Elise Siegel

Elise Siegel came to Canada in 1972.  She is remembered fondly by her former instructors including Sally Michener and Tam Irving at the Vancouver School of Art and her friends.  Siegel had transferred from the University of Chicago where she had studied ceramics with Ruth Duckworth.  While Siegel was openly opposed to the Vietnam War, she says that it was not the defining reason she came to Canada.  She became a Canadian citizen during her ten-year stay.

After graduating Siegel set up studios along with a group of friends at the corner of Maple Avenue and 4th Avenue in Vancouver.  The group built a communal two-chamber gas kiln in the parking lot.  The front chamber was a four-burner downdraft LPG kiln while the second chamber, which operated as a chimney behind the first chamber was also the bisque kiln (used the run-off heat from the front chamber).  It is amazing what you could do in the 1970s!  And how wonderful for this group of young people that they pushed the limits of their understanding of kiln building right in the heart of Vancouver.  Along with Suzu Matsuda and Larry Cohen, Siegel formed a collective and an open store/exhibition space at the site which they called Kitsilano Pottery.  The cooperative adventure lasted for several years with each sharing responsibilities.  During this same time, Siegel was also busy making functional tableware for a number of Greek restaurants within Vancouver.  Siegel was also part of the Outreach Faculty of the Vancouver School of Art.  She travelled to outlying northern communities to present ceramics workshops to adults.

Siegel slowly moved from vessels to sculpture.  For a while, she continued to use clay as the main medium for her work but she branched out experimenting with other materials that were not specifically tied to ceramic traditions.  She returned to clay in the late 1990s.  She says, “If there is a thread that still connects my current work to the pots I was making after art school, it would be an intense awareness of the tactile responsiveness and immediacy of clay as a material”.

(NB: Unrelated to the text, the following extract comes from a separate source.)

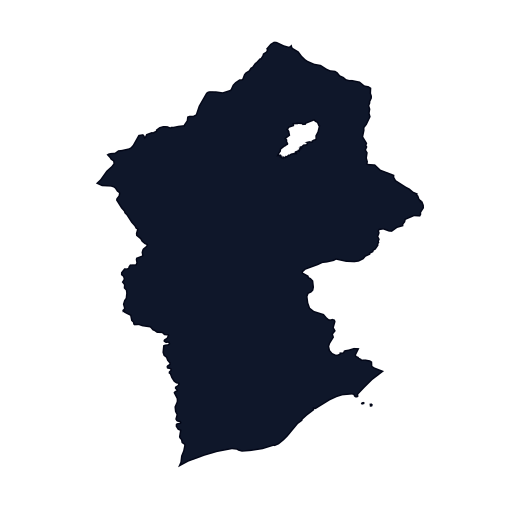 the district of Agam, Sumatera Barat, Indonesia, rotated 274°
{"feature_id": "22746128B89220130199878", "entity_name": "Agam", "entity_type": "district", "adm_level": 2, "iso_a3": "IDN", "parent_name": "Indonesia", "parent_adm1": "Sumatera Barat", "projection": "equal_earth", "projection_center": [100.243, -0.253], "detail": "fine", "context": "isolated", "style": "filled", "palette": "ink", "viewbox_px": 512, "rotation_deg": 274, "n_neighbors": 0, "source": "geoboundaries", "source_scale": "gbopen_adm2", "svg_char_len": 6130}
<svg xmlns="http://www.w3.org/2000/svg" viewBox="0 0 512 512"><g transform="rotate(274 256 256)"><path d="M468.1,276.5L466.9,275.4L466.4,274.0L467.5,268.9L470.3,261.7L470.4,260.5L470.3,259.1L468.1,256.0L463.4,252.5L462.7,253.3L460.2,252.4L458.0,249.4L456.3,249.1L453.0,247.3L452.8,246.3L448.9,243.2L448.0,242.0L443.9,239.5L443.0,238.0L440.1,236.4L437.9,233.3L436.1,232.0L431.4,230.6L430.5,229.4L430.4,227.4L427.4,223.6L424.7,221.4L420.1,219.7L419.2,218.7L416.3,211.4L416.8,204.5L416.4,198.2L416.0,196.9L414.9,195.5L401.5,189.0L392.6,186.7L390.8,183.8L390.6,180.2L389.8,178.3L386.0,178.1L381.8,175.6L380.9,175.5L379.8,169.6L378.5,165.0L378.3,162.5L377.7,162.1L377.7,161.2L378.6,158.6L378.6,156.4L378.5,154.6L377.2,151.0L374.7,148.1L373.4,148.1L372.2,145.7L371.6,145.4L371.6,143.3L369.4,138.5L366.9,137.6L365.9,136.6L367.7,135.9L368.9,134.7L368.0,130.8L357.8,126.0L355.1,123.9L353.9,122.0L351.8,114.9L351.2,111.5L348.5,108.3L348.0,104.4L347.4,102.2L346.6,101.0L344.0,103.8L342.6,104.7L340.9,107.5L338.2,108.1L335.1,106.1L330.1,101.3L321.1,95.8L317.5,92.5L315.6,97.6L315.8,106.6L315.1,109.4L314.0,111.1L311.1,113.3L310.2,114.8L309.2,115.7L306.2,115.3L303.5,113.4L302.1,113.2L294.7,118.6L291.4,121.9L290.0,122.3L288.1,124.5L281.1,129.7L277.7,133.2L275.3,134.7L274.8,136.3L270.2,135.3L268.3,135.6L265.2,139.9L262.9,141.4L260.7,144.4L259.9,146.8L259.5,147.0L257.7,146.1L255.1,143.3L254.1,142.8L251.7,142.3L248.6,143.1L247.9,142.6L245.4,137.2L244.1,137.0L241.0,137.8L239.1,137.2L238.6,136.7L238.1,131.3L236.5,130.3L234.7,129.9L233.9,128.2L233.9,125.9L230.0,123.2L228.0,123.3L226.6,125.3L224.5,126.2L223.0,126.1L220.7,124.8L218.3,127.0L215.0,127.0L213.0,129.2L209.9,129.8L204.7,129.6L202.5,128.2L198.7,127.3L194.8,128.7L193.6,128.3L192.5,127.2L191.4,127.5L191.8,128.8L190.7,129.1L188.2,135.2L183.1,136.6L181.4,138.6L179.7,138.9L179.1,139.6L179.6,144.0L178.6,147.6L178.0,155.6L175.1,158.6L174.8,159.9L173.1,162.7L173.2,167.4L173.0,168.2L171.3,170.2L171.2,174.1L170.6,174.3L167.6,173.1L166.1,170.9L165.4,170.4L164.6,170.5L163.6,172.3L164.0,174.1L163.8,175.2L162.4,175.9L161.2,174.6L160.6,171.6L160.0,170.3L153.5,170.1L150.5,171.3L148.8,173.9L145.9,175.2L143.3,177.7L141.9,177.8L140.1,175.5L139.4,175.2L138.2,175.6L137.8,178.2L137.2,179.2L135.8,179.2L134.4,177.8L133.3,177.7L132.6,178.9L128.9,180.6L125.4,183.2L124.0,185.5L123.7,188.0L123.2,188.3L121.2,187.3L119.5,185.0L118.5,185.0L116.6,187.0L116.0,186.7L114.9,184.8L113.9,184.1L108.5,187.4L106.6,187.7L104.9,187.7L99.8,185.9L95.3,186.7L92.3,188.5L87.8,187.6L86.3,188.6L85.9,189.4L85.6,192.0L84.6,192.6L83.9,192.3L82.9,188.9L82.2,188.4L80.5,188.5L77.8,190.5L76.9,193.1L70.3,192.5L69.4,192.9L67.7,194.6L64.8,195.4L63.2,198.1L62.0,198.3L56.5,197.6L51.3,195.9L44.9,195.6L41.6,194.4L46.8,202.6L53.8,218.2L58.4,230.6L62.3,245.4L62.1,250.4L61.2,252.2L60.5,255.6L61.7,264.0L64.4,275.9L68.5,286.4L68.4,287.8L70.3,291.5L74.6,296.1L78.5,299.5L91.9,309.1L95.3,313.1L96.5,313.3L100.9,317.5L106.7,324.1L108.4,323.9L108.1,325.9L117.8,339.4L121.5,346.1L123.7,351.7L125.2,361.2L124.9,363.4L123.3,364.1L122.6,365.1L122.6,366.4L123.1,367.2L125.3,366.9L132.8,373.1L141.0,380.3L149.8,390.3L152.4,381.8L153.9,379.1L158.2,378.6L159.2,376.8L159.7,372.4L159.3,368.3L160.1,367.8L161.1,365.3L161.9,364.9L162.7,362.5L164.4,362.0L170.5,364.5L170.4,360.2L168.5,355.2L167.6,351.5L167.1,350.7L165.8,350.5L165.0,349.2L165.0,346.8L163.8,346.7L162.7,344.4L162.4,342.5L163.9,338.6L166.8,335.8L170.9,334.6L174.1,335.4L180.4,338.7L183.4,337.5L186.8,339.9L189.9,337.9L196.0,339.2L197.4,338.6L197.9,336.6L197.3,335.1L197.3,332.9L199.2,330.3L202.2,327.4L204.6,317.4L207.6,313.0L212.7,310.8L219.1,309.5L222.5,310.5L224.0,313.3L225.9,314.9L228.9,315.3L235.0,314.2L237.2,311.8L238.0,309.7L239.5,309.2L242.2,303.4L243.4,303.2L246.4,306.0L251.8,318.1L254.3,322.6L255.1,327.0L257.1,333.7L258.6,336.0L257.1,346.3L257.3,354.4L258.2,358.6L260.8,363.0L263.5,365.0L265.8,369.2L266.8,369.2L268.5,372.1L270.1,372.5L271.3,374.4L275.2,376.7L276.8,376.5L278.0,377.3L279.1,376.8L281.3,377.5L283.8,375.9L287.0,376.9L288.3,376.9L289.4,376.0L291.1,377.1L292.0,381.1L290.3,387.0L290.3,389.6L294.5,394.6L296.5,400.2L298.0,400.1L300.5,401.8L303.0,402.2L307.4,410.7L307.5,416.5L309.0,417.2L311.1,417.0L315.7,419.5L318.3,419.2L321.5,417.7L321.7,416.4L322.7,416.4L322.8,415.7L324.1,414.4L327.0,413.2L328.0,411.9L329.1,412.2L330.5,408.1L333.4,404.2L335.0,400.5L340.8,389.9L344.1,387.7L346.0,387.7L350.2,373.9L355.0,368.1L355.0,361.4L355.7,360.0L357.7,360.4L361.4,359.1L366.7,359.5L369.4,357.6L372.5,358.7L374.0,357.7L376.1,358.3L382.3,353.9L388.8,354.8L391.6,354.5L395.0,356.8L402.9,359.9L406.3,358.7L410.4,359.1L413.8,357.8L416.7,358.7L417.6,358.4L421.6,359.9L423.5,359.8L426.2,358.7L431.3,358.6L432.6,356.2L433.0,352.5L433.4,351.6L436.6,347.1L437.6,339.6L437.4,336.6L438.0,333.4L440.1,330.6L441.5,326.8L444.4,324.1L445.6,321.9L445.8,316.9L447.1,313.3L450.5,307.1L451.2,300.6L453.7,293.6L455.1,291.2L458.3,287.4L462.5,283.8L465.5,277.9L466.5,277.0L468.1,276.5ZM391.4,287.8L391.4,292.8L390.6,293.6L391.0,296.0L392.0,296.3L395.9,304.5L394.6,305.8L393.6,308.1L390.4,309.7L390.2,310.3L384.1,309.3L380.0,307.5L376.9,307.9L375.9,306.8L375.6,305.7L374.5,304.1L373.7,304.1L373.2,303.3L373.6,301.7L373.3,301.5L373.4,300.7L372.9,299.2L372.8,299.6L370.4,298.9L369.9,295.8L368.0,294.0L367.8,292.8L366.9,293.0L366.7,292.5L366.3,293.2L366.1,292.4L364.7,292.1L364.4,291.1L363.6,291.4L363.8,290.9L362.5,288.1L361.8,288.0L361.4,289.2L361.0,289.2L361.3,288.4L360.6,287.7L360.9,286.8L360.3,285.6L360.4,285.0L359.6,283.4L358.7,282.7L358.8,281.5L357.1,280.0L357.3,278.9L356.1,278.4L356.5,276.6L355.3,276.2L356.0,274.6L356.6,274.7L356.3,274.1L356.7,273.2L358.0,273.7L358.3,273.2L357.7,270.6L360.5,271.7L362.2,272.8L364.4,273.0L367.6,276.5L368.3,277.8L369.1,278.4L369.6,279.5L370.3,279.6L372.3,278.4L373.9,278.4L375.3,276.9L378.8,280.9L381.8,280.1L382.0,279.6L382.6,279.9L384.0,278.9L384.3,278.2L386.9,279.8L388.7,284.2L390.6,283.9L391.0,287.9L391.4,287.8ZM116.0,380.4L114.4,380.7L114.6,381.8L115.6,382.1L116.2,381.4L116.0,380.4ZM116.8,372.1L116.1,371.8L115.9,372.2L116.4,373.7L117.1,373.7L117.2,373.3L116.8,372.1Z" fill="#0f172a" stroke="#020617" stroke-width="1.5"/></g></svg>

Today, Siegel has her studio in New York City.  She taught both undergraduate and graduate ceramics at the Pratt Institute between 2008-11 and has taught at Greenwich House Pottery since 1985.

Article I wrote on three Vietnam Era Ceramists appears in Toplerflatt in English!

My good friend Gunter Haltmeyer is charged with the digital layout of the German Potter’s Association journal, Toplerflatt.  He does one fantastic job, and I am always so grateful that the members welcome news of what is happening in Canada.  

The fall/winter edition includes an article I wrote on the work of three Vietnam era ceramic artists who migrated to Canaday.  They are Sally Michener who taught at the Vancouver School of Art (later Emily Carr), Debby Black who taught at George Brown College in Toronto, and Richard Gill who taught at various colleges but he is known mainly for his large and very complicated architectural installations.  

Gunter sent me the PDF and hard copies to share with the ceramists.  Those who read my blog and my Facebook page do not (with the exception of one) belong to this potters association.  I do not want to take away any issues regarding copyright or sales. 

The link is below.  Click on steggles:

steggles_ tb_2017_2_final

Vietnam Era Resisters Research

I received a Canada Council Jean A Chalmers Grant to conduct research into the impact that Vietnam era resisters who came to Canada had on Canadian ceramics.  To date, there are 117 individuals in my study.  Conference presentations have been given in Dublin, at the University of Szeged in Hungary, and at the first Craft Biennale at the Art Gallery of Burlington.  Articles are in press and exhibitions are being planned.  I am still seeking individuals who fit my profile:  came to Canada because they did not wish to be part of the support for the Vietnam War and who were already trained in ceramics or learned after they immigrated in order to make a living.  If you know of someone, please have them contact me at my university e-mail address:  maryann.steggles@umanitoba.ca

The image on today’s posting is Walter Ostrom’s China Bottle.  Ostrom came to Canada because of the Vietnam War in 1969.  He had a contract to teach at the Nova Scotia College of Art and Design (NSCAD) in Halifax.  Ostrom was elated because he would be teaching at one of the hippest art schools in North America but also because he was going to be living in Canada:  ‘The land of Pierre Trudeau, a friend of both Castro and draft dodgers, leading a nation of peaceniks’.